Canada’s GDP expected to slow
Canada will release third-quarter GDP later today, with a consensus of a 1.5% gain. This follows a strong Q2 gain of 3.3%. The economy has been losing steam as interest rates continue to rise, and there are forecasts for negative growth as early as Q1 of 2023. Last week’s retail sales report did not impress. Retail sales for September came in at -0.5% MoM as expected, but lower than the August gain of 0.4%. More worrying, retail sales fell by 1.0% QoQ, the first quarterly decline since Q2 2020. The Canadian dollar should be busy on Friday, as both Canada and the US release the November employment report.

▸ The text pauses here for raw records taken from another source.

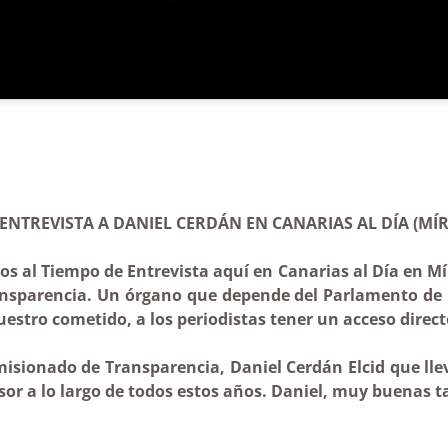
ENTREVISTA A DANIEL CERDÁN EN CANARIAS AL DÍA (MÍRA
s al Tiempo de Entrevista aquí en
Canarias al Día en M
nsparencia. Un órgano que depende del Parlamento de 
stro cometido, a los periodistas tener un acceso directo
misionado de
Transparencia, Daniel Cerdán Elcid que lle
sor a lo largo de todos estos años. Daniel, muy buenas t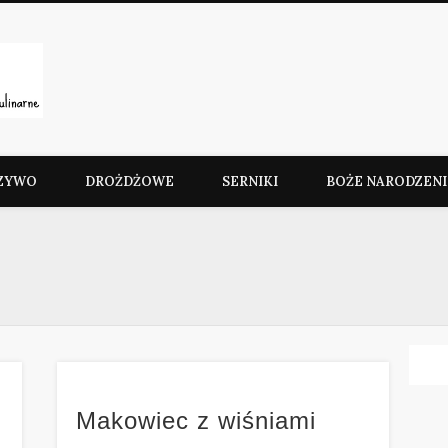
Słodkie Przepisy Kulinarn
ZYWO
DROŻDŻOWE
SERNIKI
BOŻE NARODZENI
Makowiec z wiśniami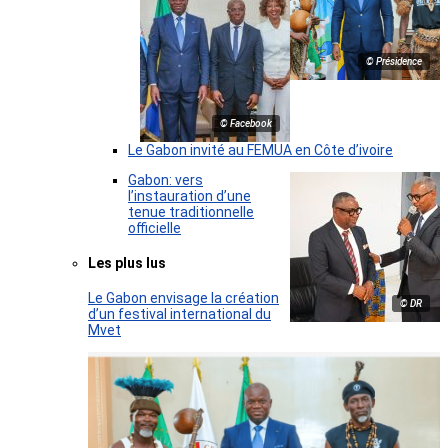
© Présidence
© Facebook
Le Gabon invité au FEMUA en Côte d’ivoire
Gabon: vers
l’instauration d’une
tenue traditionnelle
officielle
Les plus lus
Le Gabon envisage la création
© DR
d’un festival international du
Mvet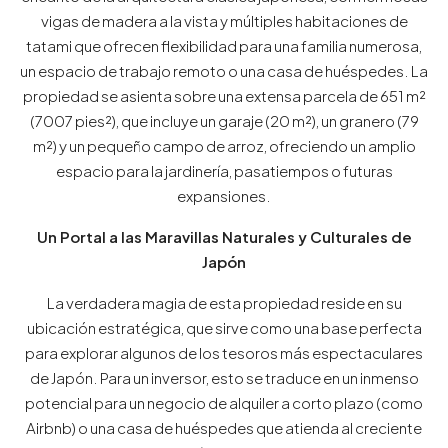
vigas de madera a la vista y múltiples habitaciones de
tatami que ofrecen flexibilidad para una familia numerosa,
un espacio de trabajo remoto o una casa de huéspedes. La
propiedad se asienta sobre una extensa parcela de 651 m²
(7007 pies²), que incluye un garaje (20 m²), un granero (79
m²) y un pequeño campo de arroz, ofreciendo un amplio
espacio para la jardinería, pasatiempos o futuras
expansiones.
Un Portal a las Maravillas Naturales y Culturales de
Japón
La verdadera magia de esta propiedad reside en su
ubicación estratégica, que sirve como una base perfecta
para explorar algunos de los tesoros más espectaculares
de Japón. Para un inversor, esto se traduce en un inmenso
potencial para un negocio de alquiler a corto plazo (como
Airbnb) o una casa de huéspedes que atienda al creciente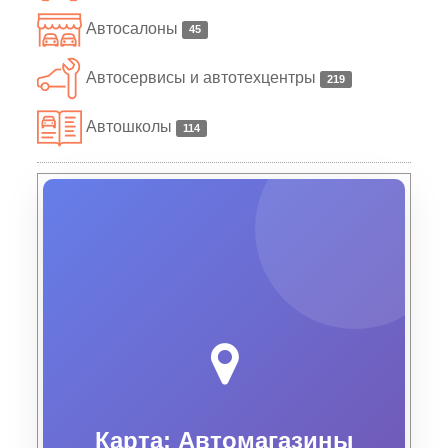
Автосалоны
45
Автосервисы и автотехцентры
219
Автошколы
114
Карта: Автомагазины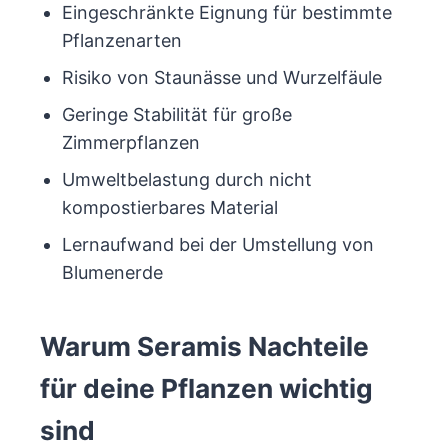
Eingeschränkte Eignung für bestimmte
Pflanzenarten
Risiko von Staunässe und Wurzelfäule
Geringe Stabilität für große
Zimmerpflanzen
Umweltbelastung durch nicht
kompostierbares Material
Lernaufwand bei der Umstellung von
Blumenerde
Warum Seramis Nachteile
für deine Pflanzen wichtig
sind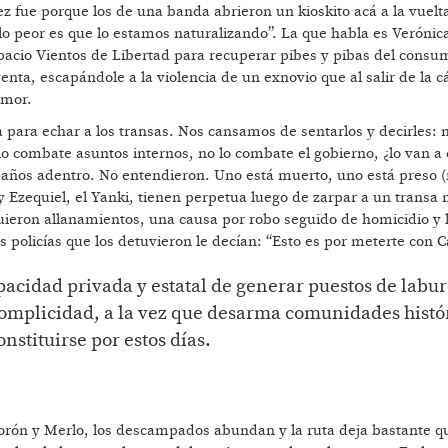
vez fue porque los de una banda abrieron un kioskito acá a la vuelt
lo peor es que lo estamos naturalizando”. La que habla es Verónic
spacio Vientos de Libertad para recuperar pibes y pibas del consu
enta, escapándole a la violencia de un exnovio que al salir de la c
amor.
 para echar a los transas. Nos cansamos de sentarlos y decirles: 
o lo combate asuntos internos, no lo combate el gobierno, ¿lo van a
0 años adentro. No entendieron. Uno está muerto, uno está preso (m
 y Ezequiel, el Yanki, tienen perpetua luego de zarpar a un transa
uieron allanamientos, una causa por robo seguido de homicidio y l
 policías que los detuvieron le decían: “Esto es por meterte con C
pacidad privada y estatal de generar puestos de labur
 complicidad, a la vez que desarma comunidades histó
stituirse por estos días.
 Morón y Merlo, los descampados abundan y la ruta deja bastante q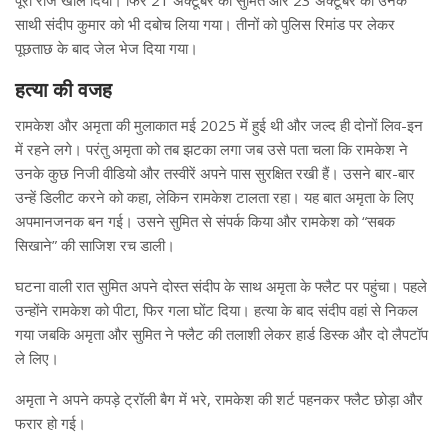
पूरा राज खोल दिया। फिर 21 अक्टूबर को सुमित और 23 अक्टूबर को उनके
साथी संदीप कुमार को भी दबोच लिया गया। तीनों को पुलिस रिमांड पर लेकर
पूछताछ के बाद जेल भेज दिया गया।
हत्या की वजह
रामकेश और अमृता की मुलाकात मई 2025 में हुई थी और जल्द ही दोनों लिव-इन
में रहने लगे। परंतु अमृता को तब झटका लगा जब उसे पता चला कि रामकेश ने
उनके कुछ निजी वीडियो और तस्वीरें अपने पास सुरक्षित रखी हैं। उसने बार-बार
उन्हें डिलीट करने को कहा, लेकिन रामकेश टालता रहा। यह बात अमृता के लिए
अपमानजनक बन गई। उसने सुमित से संपर्क किया और रामकेश को “सबक
सिखाने” की साजिश रच डाली।
घटना वाली रात सुमित अपने दोस्त संदीप के साथ अमृता के फ्लैट पर पहुंचा। पहले
उन्होंने रामकेश को पीटा, फिर गला घोंट दिया। हत्या के बाद संदीप वहां से निकल
गया जबकि अमृता और सुमित ने फ्लैट की तलाशी लेकर हार्ड डिस्क और दो लैपटॉप
ले लिए।
अमृता ने अपने कपड़े ट्रॉली बैग में भरे, रामकेश की शर्ट पहनकर फ्लैट छोड़ा और
फरार हो गई।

The Fed doesn’t hold a policy meeting until December 14th but Fed members continued to hit the airwaves on Monday. James Bullard said on Monday the markets could be underestimating the likelihood of higher rates and that the Fed funds rate will have to reach the bottom end of the 5%-7% range in order to curb inflation, which has been more persistent than anticipated. John Williams added that the Fed needed to do more work to tame inflation, which is “far too high”. Lael Brainard, a dove, expressed concern about inflation expectations rising above the Fed’s 2% target. The Fedspeak blitz could continue right up the meeting, as the Fed needs the markets to buy into its message that inflation has not peaked and the Fed remains hawkish and plans to keep raising rates.